Although May employment data showed stronger-than-expected job gains, economists believe the broader economy remains far from full employment and continues to require support from accommodative financial conditions.
CIBC Chief Economist Avery Shenfeld noted that while higher oil prices may temporarily lift core inflation, the increase is unlikely to justify tighter monetary policy in an economy still struggling to regain momentum.
Trade Uncertainty Remains a Major Risk
Another key concern for policymakers is uncertainty surrounding Canada’s trade relationship with the United States.
The United States-Mexico-Canada Agreement (USMCA), which protects most Canadian exports from tariffs, is scheduled for review in July.

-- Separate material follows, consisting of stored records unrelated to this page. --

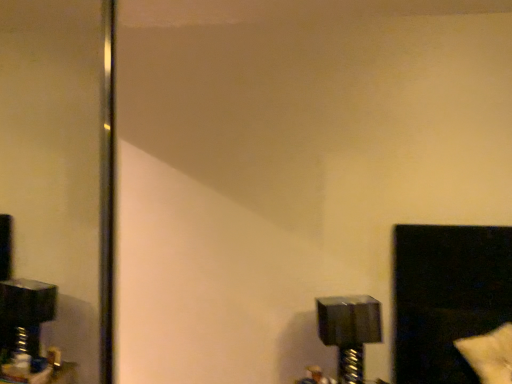
Question: Looking at the image, does black glossy window at lower right seem bigger or smaller compared to metallic silver bolt at lower right?

Choices:
 (A) small
 (B) big

Answer: (B)

Question: From a real-world perspective, is black glossy window at lower right above or below metallic silver bolt at lower right?

Choices:
 (A) above
 (B) below

Answer: (A)

Question: Estimate the real-world distances between objects in this image. Which object is closer to the black plastic mirror at left?

Choices:
 (A) black glossy window at lower right
 (B) white fluffy pillow at lower right
 (C) metallic silver bolt at lower right

Answer: (C)

Question: Estimate the real-world distances between objects in this image. Which object is farther from the white fluffy pillow at lower right?

Choices:
 (A) black plastic mirror at left
 (B) black glossy window at lower right
 (C) metallic silver bolt at lower right

Answer: (A)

Given Canada’s heavy dependence on U.S. trade, any disruption or uncertainty surrounding the agreement could weigh on business investment and economic growth.
Recent discussions between Canadian and U.S. officials have been described as constructive, but economists remain cautious until greater clarity emerges.
Potential Rate Hikes Shift to 2027
While most economists see no changes this year, expectations begin to diverge further into the future.
More than 40% of survey participants anticipate that the Bank of Canada may begin raising rates in early 2027 if inflation pressures become more persistent.
Some analysts warn that prolonged energy market disruptions could eventually challenge the central bank’s credibility on inflation.
Scotiabank economist René Lalonde noted that if geopolitical tensions persist and inflation expectations become unanchored, policymakers may ultimately need to adopt a more restrictive stance.
Outlook
The Bank of Canada appears poised to look through current energy-driven inflation pressures and maintain its benchmark rate at 2.25% through the remainder of 2026.
With inflation still inside the target range, economic growth remaining fragile, and trade-related uncertainty lingering, policymakers are expected to prioritize economic stability over preemptive tightening.
However, if elevated energy prices persist and inflation becomes more entrenched, discussions about future rate hikes could gain momentum heading into 2027.